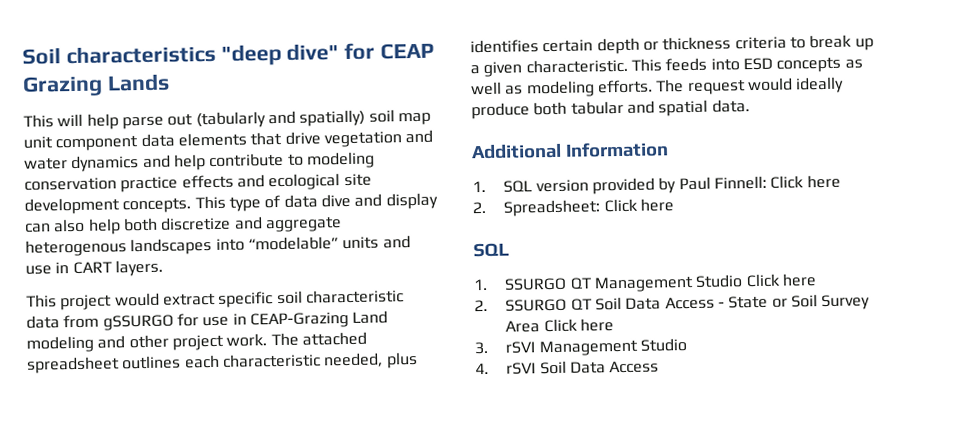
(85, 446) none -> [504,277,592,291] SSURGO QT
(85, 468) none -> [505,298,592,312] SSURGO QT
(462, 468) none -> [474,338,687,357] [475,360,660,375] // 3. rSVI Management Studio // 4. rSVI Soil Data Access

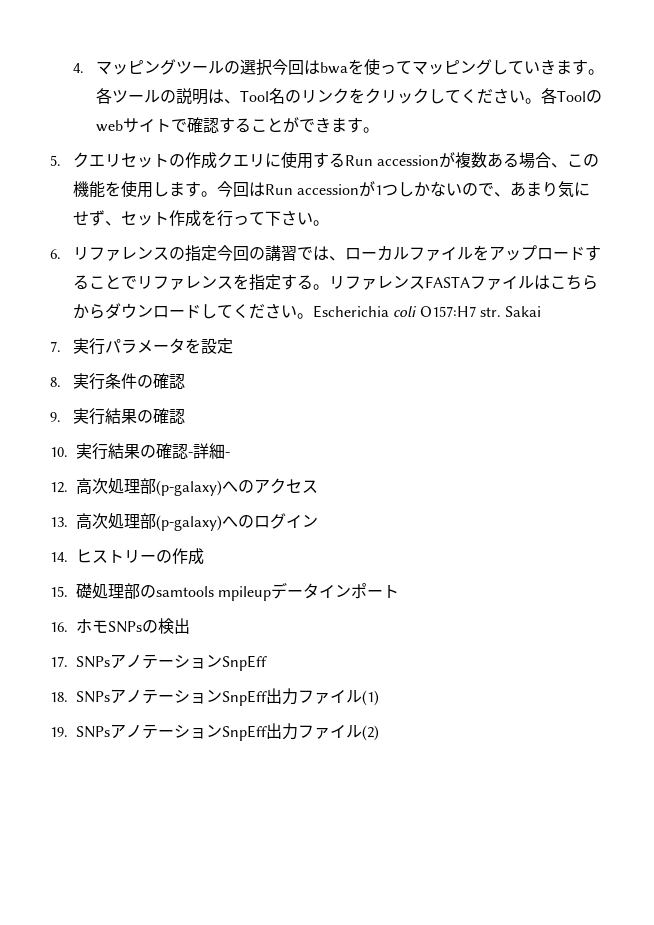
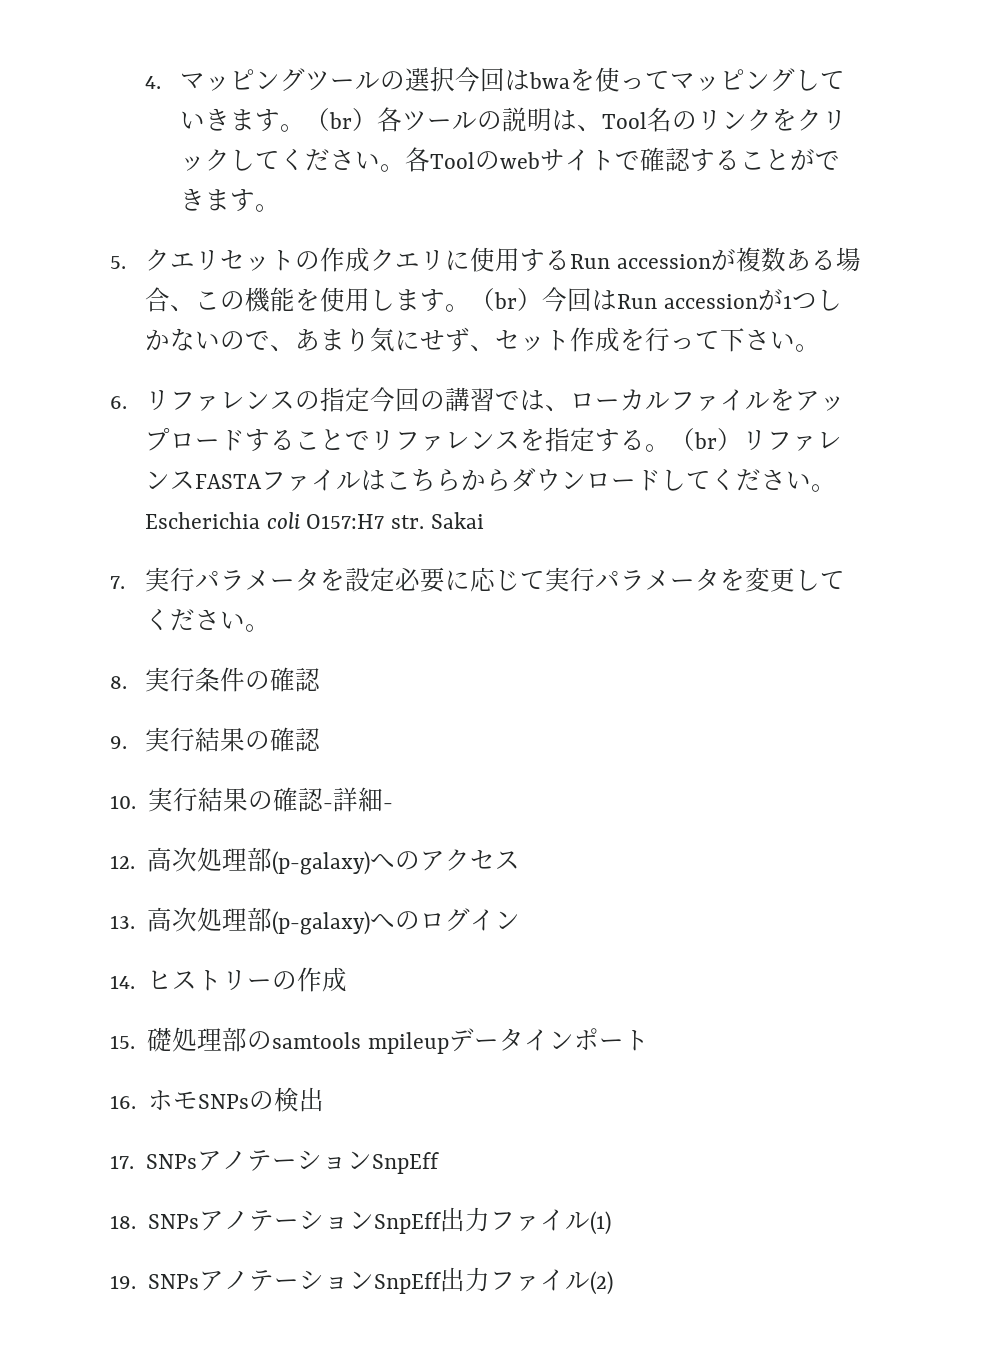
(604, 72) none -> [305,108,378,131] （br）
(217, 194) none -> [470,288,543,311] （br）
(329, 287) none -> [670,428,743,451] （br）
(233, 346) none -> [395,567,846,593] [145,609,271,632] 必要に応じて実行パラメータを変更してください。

• REQUIREMENT:
An exact copy of every entry above is needed, minus the pictures.

• RESPONSE TO THIS EXERCISE:
(85, 446) none -> [504,277,592,291] SSURGO QT
(85, 468) none -> [505,298,592,312] SSURGO QT
(462, 468) none -> [474,338,687,357] [475,360,660,375] // 3. rSVI Management Studio // 4. rSVI Soil Data Access

(604, 72) none -> [305,108,378,131] （br）
(217, 194) none -> [470,288,543,311] （br）
(329, 287) none -> [670,428,743,451] （br）
(233, 346) none -> [395,567,846,593] [145,609,271,632] 必要に応じて実行パラメータを変更してください。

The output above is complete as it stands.